BEKASI – Pertandingan sengit tersaji dalam lanjutan EPA Championship U19 2026 Grup A yang mempertemukan PSS Sleman U19 melawan PSPS Pekanbaru U19 di Lapangan 1 Akademi Sepak bola Garudayaksa, Sabtu (4/4). Meski sempat membalikkan keadaan, PSPS U19 harus menyerah dengan skor tipis 3-2 setelah terkena kebobolan di menit-menit akhir pertandingan.
PSS Sleman U19 membuka keunggulan lebih dulu lewat gol Albert Theo Wicaksono pada menit ke-25. Namun, PSPS U19 menunjukkan mental petarung dengan membalas dua gol melalui Radittia Agustin yang mencetak brace pada menit ke-50 dan ke-66.
Petaka bagi PSPS U19 dimulai saat intensitas pertandingan meningkat. PSS U19 berhasil menyamakan kedudukan lewat gol Laudzaky Iqbal Hakim pada menit ke-80. Hanya berselang beberapa saat, PSS U19 mengunci kemenangan melalui gol penutup yang memastikan skor berakhir 3-2 untuk keunggulan tim Elang Jawa Muda.
Ditemui usai laga, Pelatih Kepala PSPS U19, Roffy Wikongsinarjo, mengungkapkan kekecewaannya terhadap konsentrasi pemain di lini belakang. Meski timnya sempat unggul jumlah pemain dan menguasai jalannya laga, kelengahan dalam mengantisipasi serangan balik menjadi kunci kekalahan mereka.

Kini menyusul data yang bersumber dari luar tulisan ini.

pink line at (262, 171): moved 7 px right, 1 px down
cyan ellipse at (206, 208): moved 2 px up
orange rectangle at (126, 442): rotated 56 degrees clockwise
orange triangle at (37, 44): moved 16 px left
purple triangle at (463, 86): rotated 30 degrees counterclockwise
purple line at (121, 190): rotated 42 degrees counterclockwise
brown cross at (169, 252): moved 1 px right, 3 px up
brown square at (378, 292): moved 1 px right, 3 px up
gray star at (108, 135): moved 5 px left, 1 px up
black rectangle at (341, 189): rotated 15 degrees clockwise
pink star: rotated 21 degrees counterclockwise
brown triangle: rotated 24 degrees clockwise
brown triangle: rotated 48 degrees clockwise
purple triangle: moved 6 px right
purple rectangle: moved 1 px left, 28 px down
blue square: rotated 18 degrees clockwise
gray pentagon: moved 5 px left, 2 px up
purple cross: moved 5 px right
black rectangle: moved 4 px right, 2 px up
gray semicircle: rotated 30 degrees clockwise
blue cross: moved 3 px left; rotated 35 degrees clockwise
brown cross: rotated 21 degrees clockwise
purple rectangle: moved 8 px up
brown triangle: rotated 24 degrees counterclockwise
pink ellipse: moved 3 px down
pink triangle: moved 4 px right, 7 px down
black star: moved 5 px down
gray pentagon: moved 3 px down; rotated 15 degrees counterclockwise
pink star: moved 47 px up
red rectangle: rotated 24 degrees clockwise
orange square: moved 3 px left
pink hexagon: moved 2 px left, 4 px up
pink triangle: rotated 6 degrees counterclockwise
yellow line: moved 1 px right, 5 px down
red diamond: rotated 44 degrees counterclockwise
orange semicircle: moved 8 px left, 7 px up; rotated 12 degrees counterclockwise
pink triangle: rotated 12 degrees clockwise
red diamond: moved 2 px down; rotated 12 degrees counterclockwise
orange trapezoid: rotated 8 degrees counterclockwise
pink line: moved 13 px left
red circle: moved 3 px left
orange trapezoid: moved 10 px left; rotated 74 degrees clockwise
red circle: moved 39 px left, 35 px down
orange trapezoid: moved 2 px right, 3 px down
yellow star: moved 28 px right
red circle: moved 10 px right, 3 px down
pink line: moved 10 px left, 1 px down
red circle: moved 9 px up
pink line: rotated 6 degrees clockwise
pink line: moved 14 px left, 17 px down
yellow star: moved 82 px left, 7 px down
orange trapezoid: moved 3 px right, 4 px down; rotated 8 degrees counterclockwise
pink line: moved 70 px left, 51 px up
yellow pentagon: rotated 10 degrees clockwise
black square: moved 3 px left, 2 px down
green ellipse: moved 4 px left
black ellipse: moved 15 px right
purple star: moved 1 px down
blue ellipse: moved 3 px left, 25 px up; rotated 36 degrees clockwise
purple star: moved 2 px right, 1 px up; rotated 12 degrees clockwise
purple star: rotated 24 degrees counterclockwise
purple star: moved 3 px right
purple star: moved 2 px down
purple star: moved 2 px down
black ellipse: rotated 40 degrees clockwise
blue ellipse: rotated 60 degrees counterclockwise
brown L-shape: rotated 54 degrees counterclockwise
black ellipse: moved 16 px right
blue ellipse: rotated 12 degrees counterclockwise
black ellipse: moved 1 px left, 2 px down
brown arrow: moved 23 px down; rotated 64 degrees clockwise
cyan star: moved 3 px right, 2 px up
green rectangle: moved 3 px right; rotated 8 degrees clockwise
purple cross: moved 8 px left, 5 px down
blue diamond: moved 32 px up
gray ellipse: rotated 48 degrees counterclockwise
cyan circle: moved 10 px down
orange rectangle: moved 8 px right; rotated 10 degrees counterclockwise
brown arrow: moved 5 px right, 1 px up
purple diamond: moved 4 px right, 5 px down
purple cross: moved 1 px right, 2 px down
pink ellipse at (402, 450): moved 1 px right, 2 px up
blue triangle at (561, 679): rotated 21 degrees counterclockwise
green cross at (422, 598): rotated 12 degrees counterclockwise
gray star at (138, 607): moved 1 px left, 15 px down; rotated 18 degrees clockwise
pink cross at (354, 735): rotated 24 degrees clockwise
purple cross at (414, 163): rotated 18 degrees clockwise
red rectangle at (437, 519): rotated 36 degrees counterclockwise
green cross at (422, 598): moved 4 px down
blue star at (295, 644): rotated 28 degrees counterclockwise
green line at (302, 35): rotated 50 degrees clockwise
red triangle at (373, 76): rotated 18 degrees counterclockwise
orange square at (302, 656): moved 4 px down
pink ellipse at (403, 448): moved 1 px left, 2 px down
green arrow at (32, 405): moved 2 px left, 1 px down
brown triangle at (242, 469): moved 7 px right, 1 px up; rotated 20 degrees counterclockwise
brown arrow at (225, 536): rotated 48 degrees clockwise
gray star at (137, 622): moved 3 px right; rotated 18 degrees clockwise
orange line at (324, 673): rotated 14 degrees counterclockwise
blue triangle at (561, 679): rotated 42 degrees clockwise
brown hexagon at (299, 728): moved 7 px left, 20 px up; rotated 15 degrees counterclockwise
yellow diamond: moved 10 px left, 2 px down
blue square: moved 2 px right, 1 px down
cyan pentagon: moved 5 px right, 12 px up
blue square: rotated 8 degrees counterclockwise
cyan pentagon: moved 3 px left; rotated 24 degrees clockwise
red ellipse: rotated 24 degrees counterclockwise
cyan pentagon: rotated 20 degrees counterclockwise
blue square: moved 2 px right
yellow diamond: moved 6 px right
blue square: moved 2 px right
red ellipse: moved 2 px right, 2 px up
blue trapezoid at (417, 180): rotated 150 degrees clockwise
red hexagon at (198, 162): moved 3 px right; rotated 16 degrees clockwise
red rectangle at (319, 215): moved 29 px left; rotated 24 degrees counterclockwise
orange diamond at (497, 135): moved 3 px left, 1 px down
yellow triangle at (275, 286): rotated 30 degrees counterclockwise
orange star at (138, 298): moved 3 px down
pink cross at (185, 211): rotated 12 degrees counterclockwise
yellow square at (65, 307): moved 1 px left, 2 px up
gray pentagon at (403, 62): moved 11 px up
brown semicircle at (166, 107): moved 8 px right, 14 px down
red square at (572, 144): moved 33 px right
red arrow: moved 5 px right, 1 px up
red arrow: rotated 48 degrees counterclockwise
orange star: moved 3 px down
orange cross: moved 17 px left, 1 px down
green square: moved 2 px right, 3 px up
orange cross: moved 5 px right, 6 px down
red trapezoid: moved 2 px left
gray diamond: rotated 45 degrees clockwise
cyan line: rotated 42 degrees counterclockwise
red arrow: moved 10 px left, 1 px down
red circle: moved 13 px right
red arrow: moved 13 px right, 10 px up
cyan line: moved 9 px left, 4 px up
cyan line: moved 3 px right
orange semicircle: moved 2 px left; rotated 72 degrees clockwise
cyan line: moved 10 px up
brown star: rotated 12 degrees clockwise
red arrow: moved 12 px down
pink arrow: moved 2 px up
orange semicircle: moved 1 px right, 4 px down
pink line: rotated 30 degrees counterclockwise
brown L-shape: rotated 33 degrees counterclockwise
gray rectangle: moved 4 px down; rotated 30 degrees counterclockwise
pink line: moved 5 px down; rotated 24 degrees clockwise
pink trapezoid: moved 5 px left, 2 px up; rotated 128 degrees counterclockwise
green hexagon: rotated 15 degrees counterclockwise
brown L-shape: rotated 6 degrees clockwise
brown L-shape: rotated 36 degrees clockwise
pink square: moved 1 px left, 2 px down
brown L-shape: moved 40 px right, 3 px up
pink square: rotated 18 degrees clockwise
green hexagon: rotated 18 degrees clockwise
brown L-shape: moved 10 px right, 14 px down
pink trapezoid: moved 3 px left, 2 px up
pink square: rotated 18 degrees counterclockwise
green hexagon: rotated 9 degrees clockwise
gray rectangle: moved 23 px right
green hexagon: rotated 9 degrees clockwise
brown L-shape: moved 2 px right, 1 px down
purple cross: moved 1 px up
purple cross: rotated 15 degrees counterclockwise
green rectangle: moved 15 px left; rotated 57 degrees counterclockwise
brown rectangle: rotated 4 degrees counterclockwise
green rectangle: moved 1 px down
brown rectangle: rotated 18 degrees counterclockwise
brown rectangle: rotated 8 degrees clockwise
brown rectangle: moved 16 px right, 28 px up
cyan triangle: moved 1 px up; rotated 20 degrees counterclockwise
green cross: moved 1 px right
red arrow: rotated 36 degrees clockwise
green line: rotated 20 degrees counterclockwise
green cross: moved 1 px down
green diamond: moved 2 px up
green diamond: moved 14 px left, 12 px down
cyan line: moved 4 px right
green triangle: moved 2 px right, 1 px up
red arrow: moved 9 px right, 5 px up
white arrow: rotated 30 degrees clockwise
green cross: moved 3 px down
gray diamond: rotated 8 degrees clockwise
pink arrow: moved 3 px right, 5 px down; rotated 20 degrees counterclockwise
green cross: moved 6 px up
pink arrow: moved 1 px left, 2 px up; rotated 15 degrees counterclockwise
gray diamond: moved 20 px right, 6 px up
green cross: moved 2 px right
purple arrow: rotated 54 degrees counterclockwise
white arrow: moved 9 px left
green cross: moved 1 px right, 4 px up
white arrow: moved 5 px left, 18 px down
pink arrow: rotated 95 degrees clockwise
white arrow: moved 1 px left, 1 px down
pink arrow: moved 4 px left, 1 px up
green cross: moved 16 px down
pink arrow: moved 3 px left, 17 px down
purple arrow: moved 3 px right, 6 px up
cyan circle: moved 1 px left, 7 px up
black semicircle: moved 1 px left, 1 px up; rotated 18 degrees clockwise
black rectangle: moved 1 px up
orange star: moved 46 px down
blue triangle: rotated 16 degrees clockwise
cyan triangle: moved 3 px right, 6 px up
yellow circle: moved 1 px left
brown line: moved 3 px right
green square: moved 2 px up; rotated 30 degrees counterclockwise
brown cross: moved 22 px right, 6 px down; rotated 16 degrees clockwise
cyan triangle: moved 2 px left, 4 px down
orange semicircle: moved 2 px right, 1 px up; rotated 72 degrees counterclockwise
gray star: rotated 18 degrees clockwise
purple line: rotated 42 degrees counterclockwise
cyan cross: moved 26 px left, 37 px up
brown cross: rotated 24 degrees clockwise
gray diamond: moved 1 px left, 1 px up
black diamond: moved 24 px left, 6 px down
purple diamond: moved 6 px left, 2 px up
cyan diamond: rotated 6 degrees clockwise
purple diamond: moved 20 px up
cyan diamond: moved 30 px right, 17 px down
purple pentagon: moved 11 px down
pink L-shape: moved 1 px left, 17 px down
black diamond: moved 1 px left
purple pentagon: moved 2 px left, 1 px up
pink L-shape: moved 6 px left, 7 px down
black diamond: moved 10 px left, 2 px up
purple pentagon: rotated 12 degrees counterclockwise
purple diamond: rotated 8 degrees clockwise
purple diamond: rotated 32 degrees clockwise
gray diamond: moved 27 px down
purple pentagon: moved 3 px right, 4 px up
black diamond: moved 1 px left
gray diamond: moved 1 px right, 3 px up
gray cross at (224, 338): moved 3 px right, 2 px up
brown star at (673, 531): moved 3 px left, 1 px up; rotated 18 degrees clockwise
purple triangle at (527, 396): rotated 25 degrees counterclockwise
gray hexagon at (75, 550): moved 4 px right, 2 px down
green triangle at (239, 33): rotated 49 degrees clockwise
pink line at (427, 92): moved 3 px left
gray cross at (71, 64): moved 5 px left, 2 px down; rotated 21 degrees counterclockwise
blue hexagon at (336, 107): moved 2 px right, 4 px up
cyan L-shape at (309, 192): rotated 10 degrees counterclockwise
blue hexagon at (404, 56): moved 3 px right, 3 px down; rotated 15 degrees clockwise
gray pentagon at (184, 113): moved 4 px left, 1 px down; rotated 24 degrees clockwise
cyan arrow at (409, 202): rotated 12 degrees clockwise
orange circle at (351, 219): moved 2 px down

"Di belakang ini kurang fokus untuk bertahan ketika kena counter attack, nggak ada yang cover. Mereka asyik menikmati penyerangan sehingga ketika bertahan kurang fokus," ujar Roffy dalam sesi wawancara usai laga.
Selain faktor pertahanan, Roffy juga menyoroti efisiensi di lini depan yang dianggapnya masih kurang tajam dalam memaksimalkan peluang. Walaupun kalah secara hasil, Roffy mengaku cukup puas dengan implementasi skema permainan yang dijalankan anak asuhnya sepanjang 90 menit.
"Kalau permainan saya puas, mereka bisa menjalankan gameplay yang saya mau, cuma secara hasil mungkin kita belum dapat yang maksimal," tutupnya.